Выждав условленное время, я вышел из леса. Увидел нужный мне дом под черепицей. Калитка была не заперта, но на дверях дома висел замок. Пришлось укрыться во дворе за сараем.
Через несколько минут пришла хозяйка. В доме она была недолго и направилась к сараю. Увидев меня, не удивилась.
– Вы из леса?
Я все объяснил. Она указала на лестницу, ведущую на сеновал, куда я и забрался.
Через некоторое время хозяйка принесла мне ломоть хлеба с маслом и медом.
– Подкрепитесь! Наверное, проголодались!
Темнело, когда ко мне на сеновал взобрался Георгий Лукич.
– Ах, братко! Ах, братко! – радостно повторял он, обнимая меня. – Я так переживал. Так переживал!
Вечером, выставив на улицу дежурить двух дочек, Лукич привел меня в хату. Хозяйка Анна нагрела воды. В большой бадье мне устроили настоящую баню, облачили в белье из самотканого полотна, смазали и перевязали раны на ногах. Выложили на стол все, что было. С Лукичом мы выпили по стопке самогона. Разговор длился долго. Главное, Лукич обещал отправить меня к партизанам.
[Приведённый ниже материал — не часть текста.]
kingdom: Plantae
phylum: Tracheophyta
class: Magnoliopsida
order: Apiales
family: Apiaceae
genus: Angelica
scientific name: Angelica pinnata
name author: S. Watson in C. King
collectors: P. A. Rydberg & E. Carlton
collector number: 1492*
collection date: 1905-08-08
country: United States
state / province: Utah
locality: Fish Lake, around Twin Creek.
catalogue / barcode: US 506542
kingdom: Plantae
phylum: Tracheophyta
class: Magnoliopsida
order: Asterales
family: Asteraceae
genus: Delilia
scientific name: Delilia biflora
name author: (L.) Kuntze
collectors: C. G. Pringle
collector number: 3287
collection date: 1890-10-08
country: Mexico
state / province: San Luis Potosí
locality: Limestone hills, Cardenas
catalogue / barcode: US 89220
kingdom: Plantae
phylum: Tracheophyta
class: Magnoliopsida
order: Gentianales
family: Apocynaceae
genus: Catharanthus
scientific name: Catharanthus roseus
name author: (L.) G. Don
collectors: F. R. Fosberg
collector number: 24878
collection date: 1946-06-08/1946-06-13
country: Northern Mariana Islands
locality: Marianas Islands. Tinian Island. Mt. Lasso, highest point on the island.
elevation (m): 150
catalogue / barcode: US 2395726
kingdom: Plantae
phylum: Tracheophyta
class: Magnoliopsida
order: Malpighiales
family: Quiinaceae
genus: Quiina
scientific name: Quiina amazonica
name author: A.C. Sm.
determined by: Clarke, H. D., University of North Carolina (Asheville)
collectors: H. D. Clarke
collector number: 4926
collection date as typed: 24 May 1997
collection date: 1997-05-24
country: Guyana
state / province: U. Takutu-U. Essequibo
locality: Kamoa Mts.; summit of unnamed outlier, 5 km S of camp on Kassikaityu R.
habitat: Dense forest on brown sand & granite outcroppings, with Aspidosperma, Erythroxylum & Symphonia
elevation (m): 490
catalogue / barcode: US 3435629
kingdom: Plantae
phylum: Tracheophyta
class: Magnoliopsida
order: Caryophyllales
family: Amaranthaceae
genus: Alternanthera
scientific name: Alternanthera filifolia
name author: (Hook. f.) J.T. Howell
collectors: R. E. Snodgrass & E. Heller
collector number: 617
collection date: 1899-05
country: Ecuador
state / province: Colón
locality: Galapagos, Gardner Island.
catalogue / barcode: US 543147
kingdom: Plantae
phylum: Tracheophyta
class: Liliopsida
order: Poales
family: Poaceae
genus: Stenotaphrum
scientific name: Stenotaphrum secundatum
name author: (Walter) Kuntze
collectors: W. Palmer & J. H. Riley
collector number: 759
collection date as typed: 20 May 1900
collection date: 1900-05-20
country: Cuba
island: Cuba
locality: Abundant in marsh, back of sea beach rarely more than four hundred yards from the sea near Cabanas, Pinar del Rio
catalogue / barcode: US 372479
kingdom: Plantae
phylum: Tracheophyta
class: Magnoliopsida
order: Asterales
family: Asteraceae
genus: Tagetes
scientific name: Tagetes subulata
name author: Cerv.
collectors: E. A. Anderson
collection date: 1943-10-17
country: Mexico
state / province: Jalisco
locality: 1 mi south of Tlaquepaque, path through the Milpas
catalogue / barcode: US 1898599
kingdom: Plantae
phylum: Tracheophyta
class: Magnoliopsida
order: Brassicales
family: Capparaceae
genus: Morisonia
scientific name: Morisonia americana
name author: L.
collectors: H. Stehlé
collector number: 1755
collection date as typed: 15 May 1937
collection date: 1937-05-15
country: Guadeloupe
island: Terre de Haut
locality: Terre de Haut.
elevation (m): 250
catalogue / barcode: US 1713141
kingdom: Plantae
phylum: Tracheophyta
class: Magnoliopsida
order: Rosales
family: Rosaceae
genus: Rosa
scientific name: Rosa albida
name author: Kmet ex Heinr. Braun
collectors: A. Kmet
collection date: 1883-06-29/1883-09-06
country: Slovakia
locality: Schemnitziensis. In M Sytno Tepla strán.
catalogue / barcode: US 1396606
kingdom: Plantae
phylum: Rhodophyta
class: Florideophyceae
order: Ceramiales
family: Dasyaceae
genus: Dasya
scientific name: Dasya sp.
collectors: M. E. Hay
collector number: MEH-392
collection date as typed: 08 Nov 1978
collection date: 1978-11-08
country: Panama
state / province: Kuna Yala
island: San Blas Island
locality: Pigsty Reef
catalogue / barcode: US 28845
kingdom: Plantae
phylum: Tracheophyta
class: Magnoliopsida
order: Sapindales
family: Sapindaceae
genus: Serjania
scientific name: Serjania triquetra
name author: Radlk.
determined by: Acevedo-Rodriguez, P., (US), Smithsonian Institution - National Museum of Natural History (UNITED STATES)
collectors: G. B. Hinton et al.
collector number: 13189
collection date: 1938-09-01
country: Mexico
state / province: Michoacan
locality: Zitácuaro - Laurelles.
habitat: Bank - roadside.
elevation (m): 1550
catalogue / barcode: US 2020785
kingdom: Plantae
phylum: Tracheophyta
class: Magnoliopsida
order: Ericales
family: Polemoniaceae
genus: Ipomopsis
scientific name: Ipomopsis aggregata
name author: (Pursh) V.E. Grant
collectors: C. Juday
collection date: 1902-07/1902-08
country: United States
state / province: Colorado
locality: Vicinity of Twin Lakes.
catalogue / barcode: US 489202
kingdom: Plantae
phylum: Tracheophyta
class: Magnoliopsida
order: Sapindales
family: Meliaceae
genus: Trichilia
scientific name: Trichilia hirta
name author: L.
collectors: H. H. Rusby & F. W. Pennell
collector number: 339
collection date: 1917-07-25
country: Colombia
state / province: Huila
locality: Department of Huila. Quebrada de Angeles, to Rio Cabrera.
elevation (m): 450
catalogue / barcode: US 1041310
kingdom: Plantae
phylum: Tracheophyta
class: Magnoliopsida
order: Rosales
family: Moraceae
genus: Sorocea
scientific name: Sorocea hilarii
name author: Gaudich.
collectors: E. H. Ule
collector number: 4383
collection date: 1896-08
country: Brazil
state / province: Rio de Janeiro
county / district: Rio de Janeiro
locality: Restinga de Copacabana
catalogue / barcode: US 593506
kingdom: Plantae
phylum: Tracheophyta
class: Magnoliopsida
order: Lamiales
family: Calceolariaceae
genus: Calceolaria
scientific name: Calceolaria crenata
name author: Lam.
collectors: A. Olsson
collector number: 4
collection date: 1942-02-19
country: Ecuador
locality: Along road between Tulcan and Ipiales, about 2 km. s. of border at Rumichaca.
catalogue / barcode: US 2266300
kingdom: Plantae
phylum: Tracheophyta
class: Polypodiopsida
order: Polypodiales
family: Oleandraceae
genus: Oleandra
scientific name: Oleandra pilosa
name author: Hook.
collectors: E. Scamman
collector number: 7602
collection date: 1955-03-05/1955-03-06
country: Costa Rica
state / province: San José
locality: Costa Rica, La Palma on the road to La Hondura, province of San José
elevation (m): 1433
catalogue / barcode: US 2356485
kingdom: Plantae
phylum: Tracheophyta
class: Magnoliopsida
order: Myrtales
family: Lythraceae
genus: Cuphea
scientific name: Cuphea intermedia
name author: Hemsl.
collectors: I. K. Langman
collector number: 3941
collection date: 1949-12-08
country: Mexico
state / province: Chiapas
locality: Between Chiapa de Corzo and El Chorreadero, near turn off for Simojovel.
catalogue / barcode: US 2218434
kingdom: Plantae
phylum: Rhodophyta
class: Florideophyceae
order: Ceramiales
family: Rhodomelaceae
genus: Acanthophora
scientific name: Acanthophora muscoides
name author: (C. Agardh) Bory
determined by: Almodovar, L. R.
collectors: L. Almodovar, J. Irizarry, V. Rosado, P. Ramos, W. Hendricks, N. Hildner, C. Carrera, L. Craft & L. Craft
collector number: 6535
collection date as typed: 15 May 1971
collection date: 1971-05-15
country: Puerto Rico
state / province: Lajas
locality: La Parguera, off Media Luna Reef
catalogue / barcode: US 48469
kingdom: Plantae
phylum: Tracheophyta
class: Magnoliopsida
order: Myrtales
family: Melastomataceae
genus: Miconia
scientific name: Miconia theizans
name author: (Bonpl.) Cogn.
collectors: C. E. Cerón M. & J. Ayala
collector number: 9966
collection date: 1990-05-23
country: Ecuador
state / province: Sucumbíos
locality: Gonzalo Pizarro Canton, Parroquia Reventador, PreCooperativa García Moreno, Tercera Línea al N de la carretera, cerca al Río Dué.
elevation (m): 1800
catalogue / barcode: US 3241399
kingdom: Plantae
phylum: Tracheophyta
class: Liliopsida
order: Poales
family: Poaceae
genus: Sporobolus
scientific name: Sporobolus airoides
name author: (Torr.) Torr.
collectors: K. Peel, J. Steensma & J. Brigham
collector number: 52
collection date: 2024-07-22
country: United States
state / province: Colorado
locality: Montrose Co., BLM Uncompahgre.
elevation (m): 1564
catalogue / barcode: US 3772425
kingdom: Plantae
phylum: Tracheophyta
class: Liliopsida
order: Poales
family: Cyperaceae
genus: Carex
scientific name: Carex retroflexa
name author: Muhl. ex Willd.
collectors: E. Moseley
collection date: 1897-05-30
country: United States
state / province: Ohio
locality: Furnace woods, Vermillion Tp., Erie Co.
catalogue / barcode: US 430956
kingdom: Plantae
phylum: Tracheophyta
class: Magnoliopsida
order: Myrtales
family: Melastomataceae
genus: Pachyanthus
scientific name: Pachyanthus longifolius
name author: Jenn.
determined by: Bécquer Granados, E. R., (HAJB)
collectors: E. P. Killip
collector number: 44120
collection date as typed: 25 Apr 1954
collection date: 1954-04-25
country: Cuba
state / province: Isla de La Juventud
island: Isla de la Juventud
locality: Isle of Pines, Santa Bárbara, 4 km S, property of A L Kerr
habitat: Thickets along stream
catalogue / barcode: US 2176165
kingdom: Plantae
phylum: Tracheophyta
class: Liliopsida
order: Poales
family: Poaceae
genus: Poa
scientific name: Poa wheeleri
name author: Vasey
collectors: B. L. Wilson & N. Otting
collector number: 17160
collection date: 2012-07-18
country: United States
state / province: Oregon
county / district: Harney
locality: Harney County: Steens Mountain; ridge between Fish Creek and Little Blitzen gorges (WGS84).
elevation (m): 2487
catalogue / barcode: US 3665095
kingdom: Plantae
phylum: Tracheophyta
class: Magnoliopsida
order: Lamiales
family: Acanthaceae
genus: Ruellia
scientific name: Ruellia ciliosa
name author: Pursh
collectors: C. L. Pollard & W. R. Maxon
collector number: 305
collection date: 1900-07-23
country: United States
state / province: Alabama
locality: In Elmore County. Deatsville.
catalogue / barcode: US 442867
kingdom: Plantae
Как выяснилось, в белорусских селах, которыми я проходил, мне не помогали потому, что немцы под видом бежавших пленных засылали провокаторов. Население боялось приютить такого «беглеца», за это расстреливали, а хату сжигали.
В семье Василюка я поправился, окреп, хорошо отдохнул. Передумал я всякое и строил планы на будущее. Часто вспоминал Ивана Власовича Сылко. Гадал о его судьбе.
Каждый вечер Лукич приводил меня в хату и старался как лучше накормить. Даже поросенка зарезал. Я понимал, как рисковала вся семья.
Лукич уговаривал, чтоб я не торопился уходить. Мол, ноги еще не совсем зажили. Однако мне показалось, что настроение его падает. Совсем угрюмый, он возвращался из леса.
Наконец он не выдержал и сказал мне правду. Ему запретили приводить меня в отряд. Больше того, нещадно ругали, упрекали, что приютил провокатора и забыл, сколько бед было из-за таких, как я. Я и сам расстроился, сказал Лукичу:
– Иди завтра в лес и скажи, что я больше не намерен подвергать риску твою семью! Если они не возьмут меня в отряд – я пойду к фронту один! Если со мной что случится – будет на их совести…
На следующий день, когда Лукич взобрался ко мне на сеновал, радость сияла на его лице:
– Радуйся, братко! Завтра пидэм у лис!
Рано утром, облачив меня в крестьянскую свитку и лыковые лапти, Лукич повел меня в лес. Его жена собрала мне в дорогу вещевой мешок. В него положила хлеб, сало, вареное мясо, лук, соль, спички, четвертинку самогона и четвертинку керосина…
2. Партизанская жизнь
На просеке, у развесистого дуба, Георгий Лукич остановился и громко свистнул. Из кустов к нам вышли двое – паренек лет шестнадцати с винтовочным обрезом и старик с винтовкой.